Beenie Man @ The Factory Theatre (Sydney)
Beenie Man **King of Dancehall** Sydney Australia
BEENIE Man (born Anthony Moses Davis on August 22, 1973 in Kingston, Jamaica) is one of Jamaica’s biggest and most successful exports. Beenie Man is a multi-talented reggae artist with a recording career that stretches back to 1981.
At the age of five he began rapping (‘toasting”) after being encouraged by his uncle drummer Sydney Knowles. His shot at stardom came when he was only eight years old, when he took first prize at the national Teeny Talent contest. This led to a meeting with producer Junjo Lawes, who recorded the diminutive DJ’s debut single, “Too Fancy.”
His first single, “Too Fancy,” was released in 1981. What followed was three decades in reggae. His debut album, The Invincible BEENIE Man, was released in 1983. He put his music career on hold to finish school and travel to the United States, Canada and the United Kingdom. He returned to the scene in the 1990s.
In 1994, he released his popular record, Blessed, which established him as an international dancehall reggae star.

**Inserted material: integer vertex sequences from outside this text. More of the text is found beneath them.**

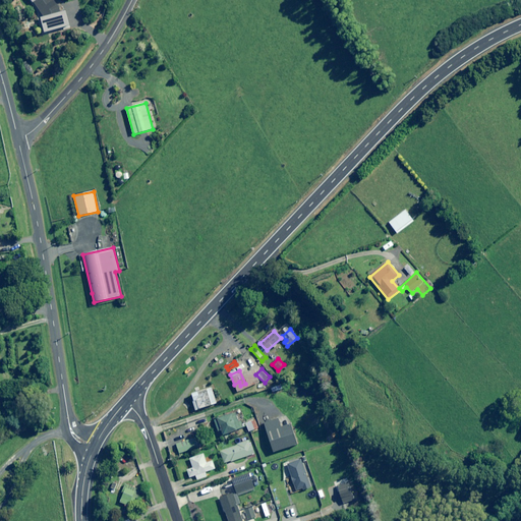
[(238,420),(235,412),(214,420),(218,431),(222,430),(224,436),(243,427),(239,419),(238,420)]
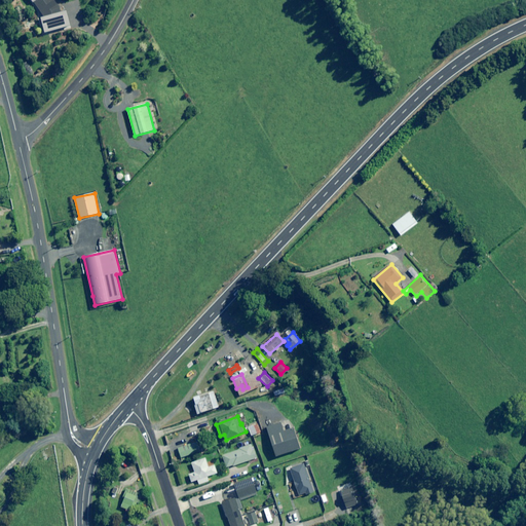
[(261,431),(258,422),(248,426),(252,436),(261,431)]
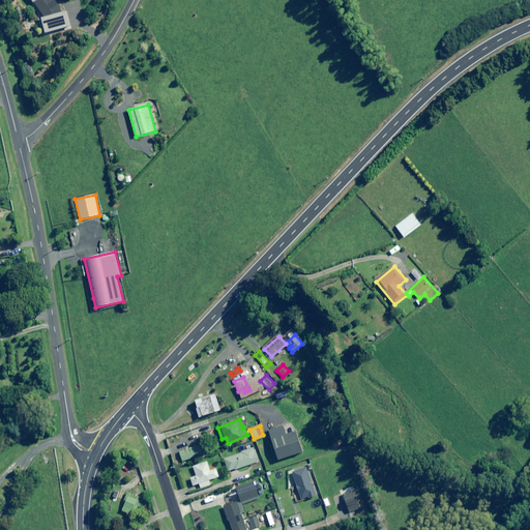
[(286,435),(283,425),(268,431),(278,460),(302,452),(295,432),(286,435)]
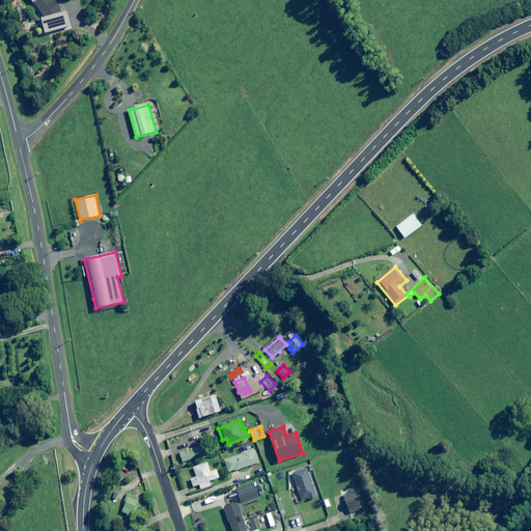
[(203,455),(200,446),(179,453),(183,463),(203,455)]
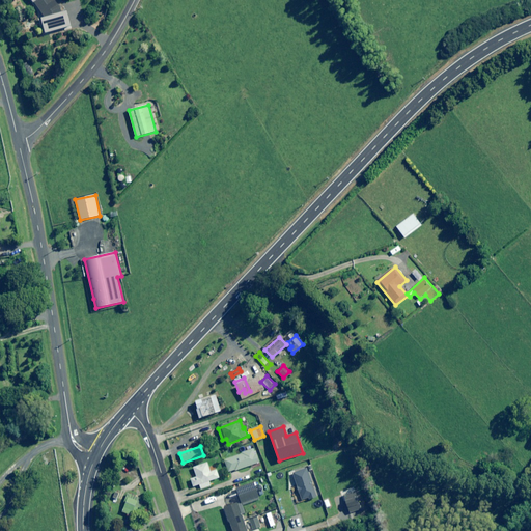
[(259,463),(254,449),(225,460),(229,473),(259,463)]
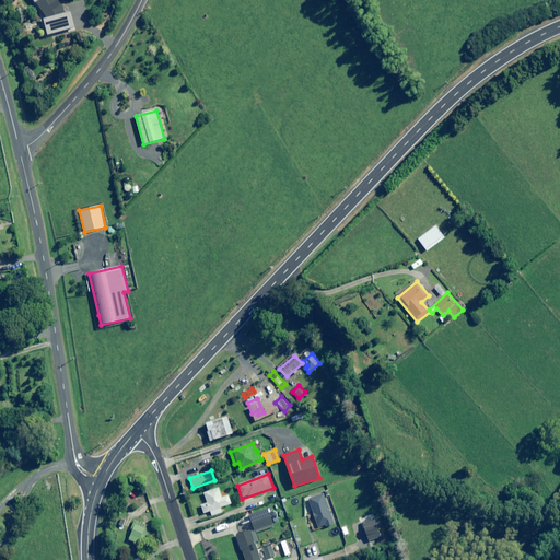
[(222,498),(219,488),(205,493),(208,503),(200,505),(203,514),(210,511),(212,516),(223,512),(221,508),(231,504),(228,496),(222,498)]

In 1998 he was signed to Virgin Records by the label’s A&R, Patrick Moxy, on the strength of the Billboard charting single “Who Am I”.
He has amassed an impressive number of music awards including most notably a MOBO Award for Best International Reggae Act in 1998, and a Grammy Award for Best Reggae Album (Art & Life) in 2000.
He collaborated with Janet Jackson in 2002, with his hit “Feel It Boy,” the same year he worked with Lil Kim on “Fresh from Yard.”
Beenie co-wrote and starred in the film “Kingston” in 2008 and was crowned King of the Dancehall in 2009 by the Jamaican entertainment industry for his contribution to Dancehall Music.
He returned in 2016 with “Unstoppable”, his first LP in a decade. The effort featured appearances by Akon and Bounty Killer, as well as production by Major Lazer.
With a career spanning over 30 years, Beenie Man is a true entertainer who has withstood the test of time. His music is timeless. Never losing touch with his fans, he proudly embraces his Jamaican roots and for that, he remains the reigning “King of the Dancehall” in his country, the Caribbean and across the world.